Thats why I was figuring on a sample of data taken from the page. Your link provided is kind of case in point. It was not an exact copy of the webpage, but still got snagged somehow. --- In our case For example the contact page on all the sites was the exact same except, Different Name & Phone number. And only the name & sitename was changed in the title, keyword & description tags. But there are actually many sentences that are the exact same, in some cases even a few of the small paragraphs were the exact same. That’s what I thought, just make a few minor changes (which there were naturally) on every site and things would be ok. But surprise surprise. Yeah, I don't have any idea. Gonna gumble everything up real good and see what happens. Major pain in the arse tho. Any thoughts and experience much appreciated.
I have the same problem with a duplicate site and am beginning to change content, titles, meta tags, etc. How long does it take to get that filter lifted to rank better?

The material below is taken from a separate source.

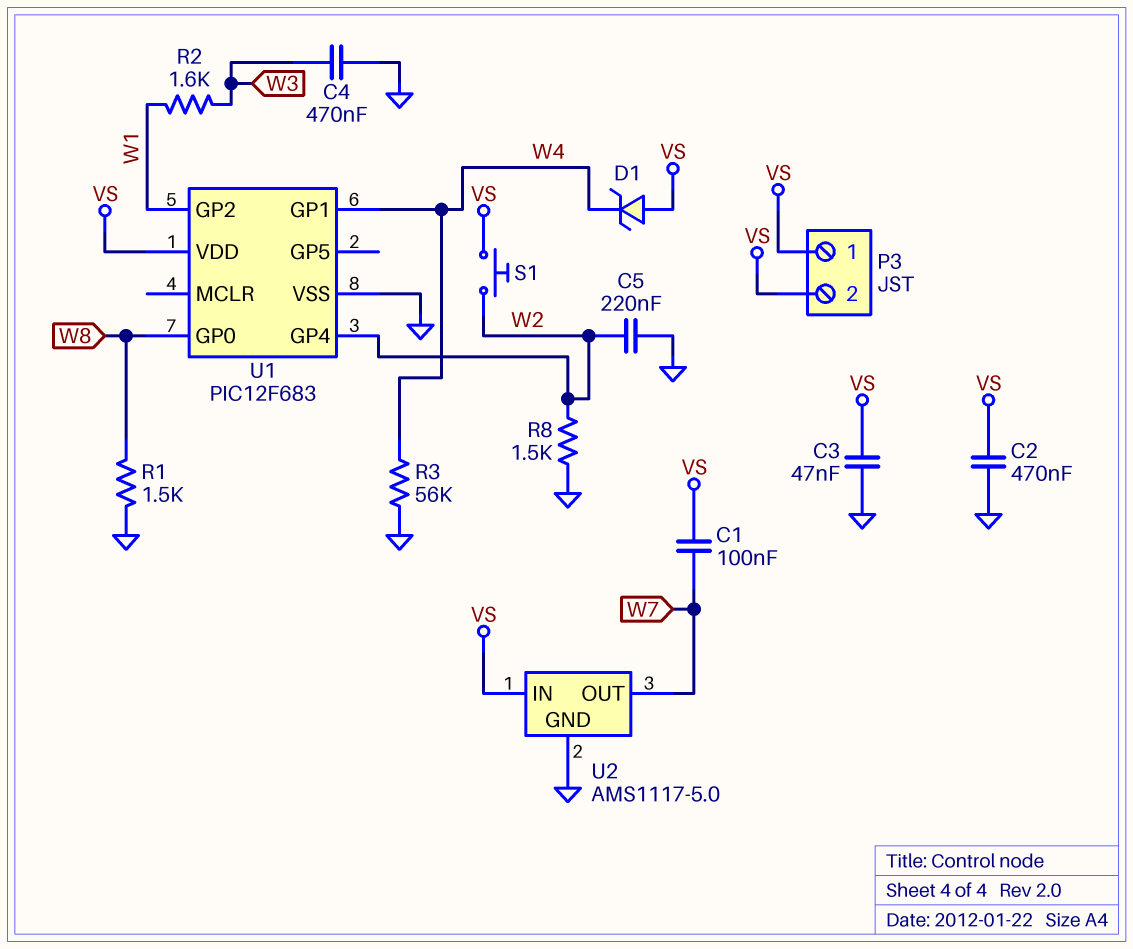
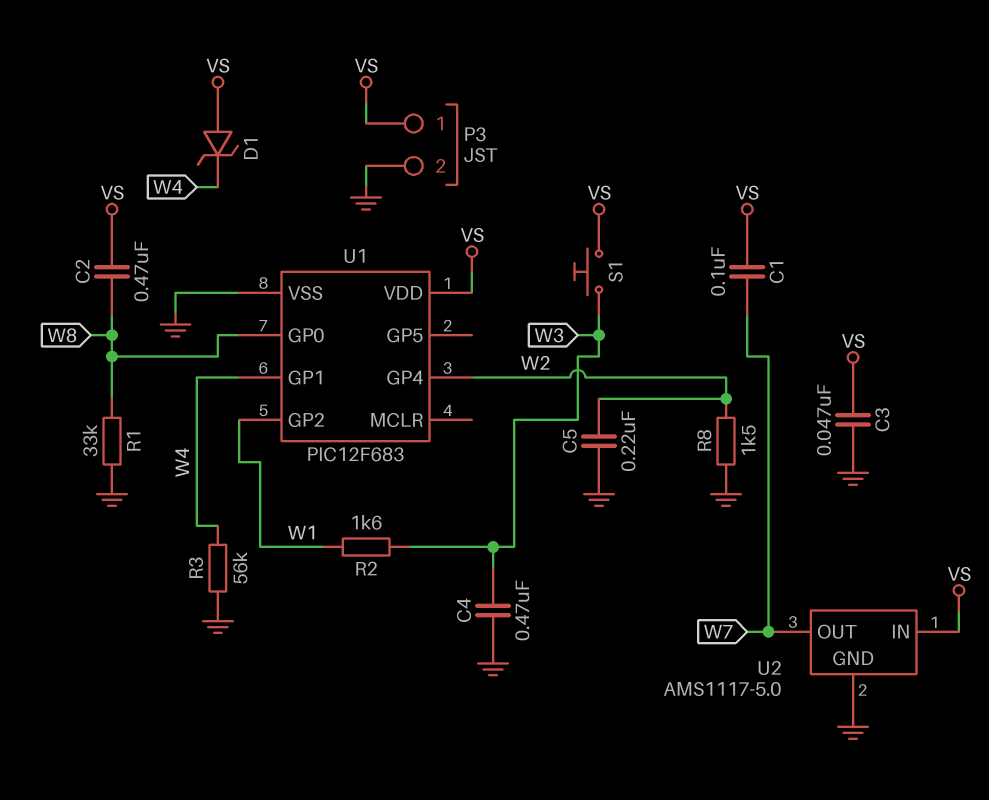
C2: 470nF (GND, VS) -> 470nF (VS, W8)
P3 pin 2: VS -> GND
R1: 1.5k (GND, W8) -> 33k (GND, W8)
S1: button (VS, W2) -> button (VS, W3)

Do I really need to change the content on every page or just the pages I want to rank for?
Does anyone know if having duplicate content affects pagerank? I found someone selling a link on a supposed pr 9 page which is a mirror for an authority site. Checking the backlinks for that page show that the backlinks all point to the corresponding page on the expert site and there are no backlinks that point to that page which is pretty strange. Seems like they may have had a 302 redirect to intentionally or unintentionally hijack the pagerank from the expert site. Running it through the fake pagerank detection tool reports a fake pagerank and shows that the pagerank belongs to the expert site which makes it even more suspicous. Is it possible for a mirror site to have a pr 9 like that? This is the page: http://osmirror.com/licenses/afl-3.0.php so you can check it's google backlinks and see that there are in fact no links pointing to that page but there are links pointing to the expert site: http://www.opensource.org/licenses/afl-3.0.php.